Date of the incident: July 14th, 2022 9:47 CET


Duration: 9 calendar hours


Affected services: Job processing and imposition taking longer times than usual 


Issue timeline: 

  • July 14h - 10h00 CET - Job processing microservices can't communicate properly with the system DNS. The malfunction causes microservices replica to slow down and eventually stop. Thus, causing a backlog increase during the event
  • July 14th - morning - DevOps team starts working on the action plan aligned with AWS. That includes checks across several parts of the cloud configuration.
  • July 14th - afternoon - Several DNS components are updated and modified. DNS communication errors disappear and microservices are able to scale up again.
  • July 15th - new monitoring system set in place to follow up on job processing performance over the weekend and beyond

 

Root cause:

During the weeks before July 14th, the DNS that manages the communication between the many Site Flow cloud services caused some random and sporadic issues. Thus causing some jobs to be re-fetched or processing tasks to be re-run.

Efforts to fix the issue had not been completed when on July 14th DNS errors 
caused the prepress pipeline to severely slow down.
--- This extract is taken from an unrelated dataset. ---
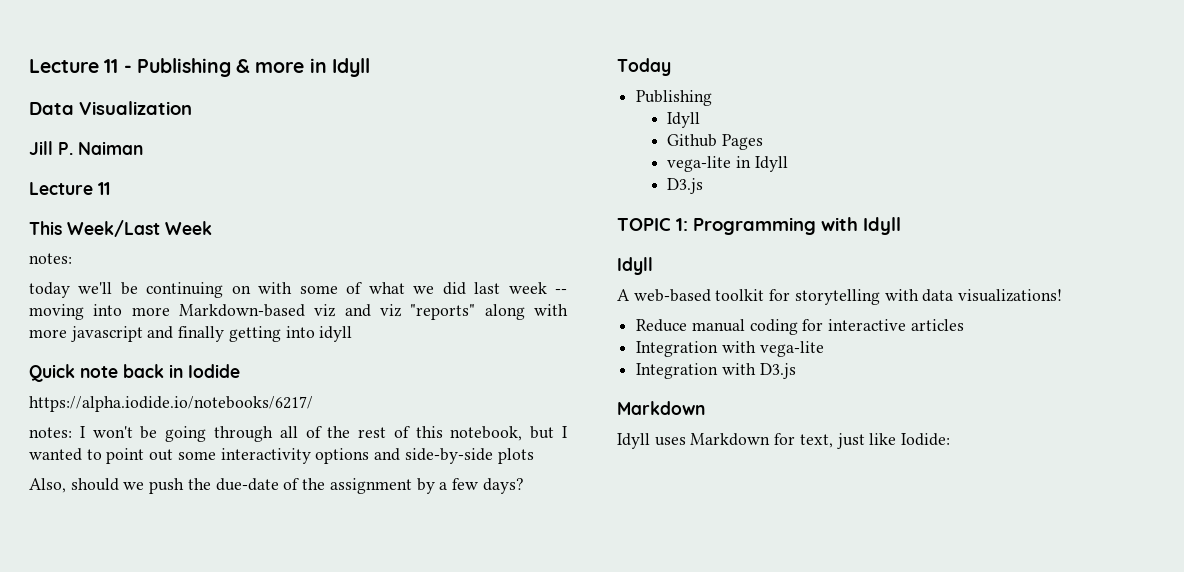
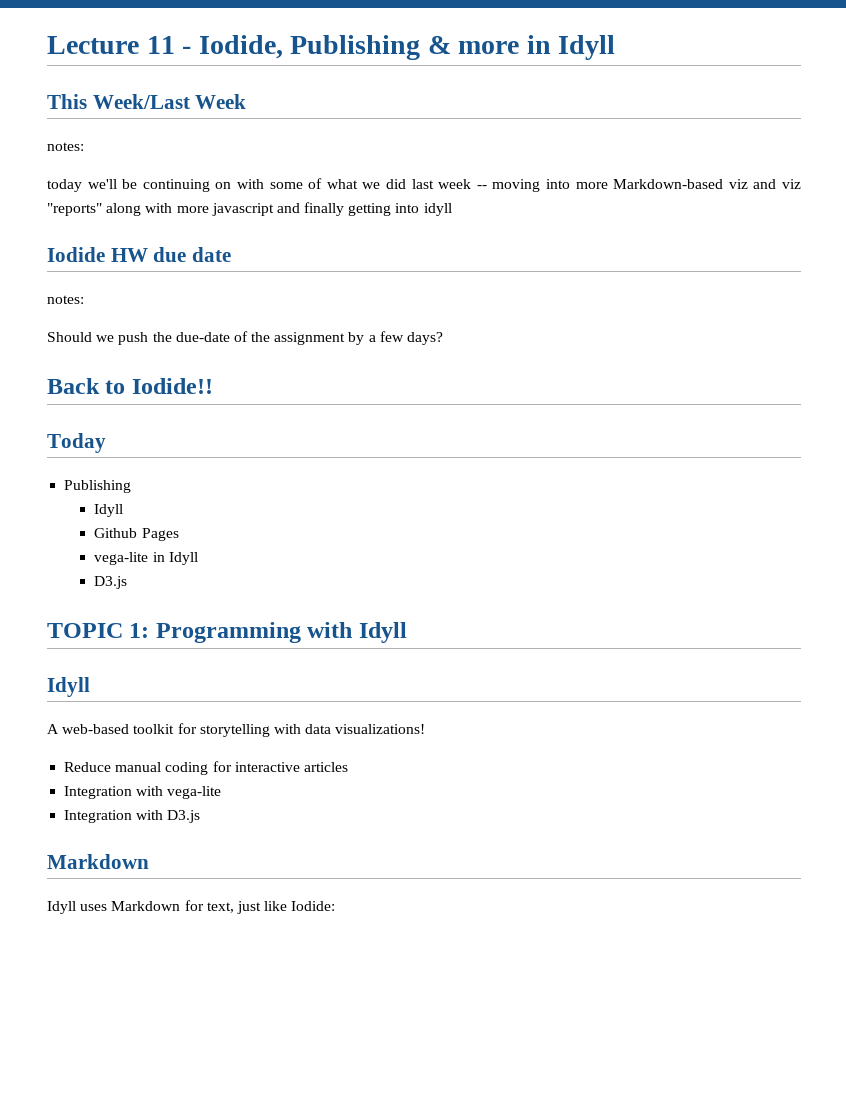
(132, 69) none -> [198,35,283,59] Iodide,
[29,101,192,115] [29,141,143,155] [29,182,110,195] // Data Visualization // Jill P. Naiman // Lecture 11 -> (616, 47) none
[29,364,240,382] [29,396,313,412] [29,426,567,442] [29,448,534,464] [29,478,119,493] Quick note back in Iodide // https://alpha.iodide.io/notebooks/6217/ // notes: I won't be going through all of the rest of this notebook, but I wanted to point out some interactivity options and side-by-side plots // Also, should -> [47,247,232,262] [47,295,84,304] [47,332,92,342] Iodide HW due date // notes: // Should
(524, 486) none -> [47,378,213,394] // Back to Iodide!!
The DNS errors have been fixed on July 14th thanks to an update on the configuration of several components of the DNS.

 

Path forward: 

Sytem observability has been improved to be able to react faster to system performance deviations.


Terms/Glossary

  • Maintenance Event” means maintenance of the Services that require its interruption;
  • Scheduled Maintenance” means a Maintenance Event in respect of which HP has given the Customer at least twenty-four (24) hours prior written notice;
  • "System degradation" means that the customer is unable to utilize Site Flow as usual so his business is being impacted but the situation is not yet an Outage.
  • Incident” means any set of circumstances resulting in an Outage;
  • Outage” means, that the Customer is unable to access all parts of the Site Flow Subscription service via both API and web-browser log-in, AND all transmitted orders directed to the Customer’s Site Flow account are not being acknowledged (i.e. the entire Site Flow service is “down”).
  • Working Hour” means, the hours between Monday through Friday 09:00-17:00 local time, excluding national and HP designated holidays.
  • "Calendar hours" are regular full-day hours and they cover everything around 24x7. Correspondance with working hours will depend on the actual customer timezone.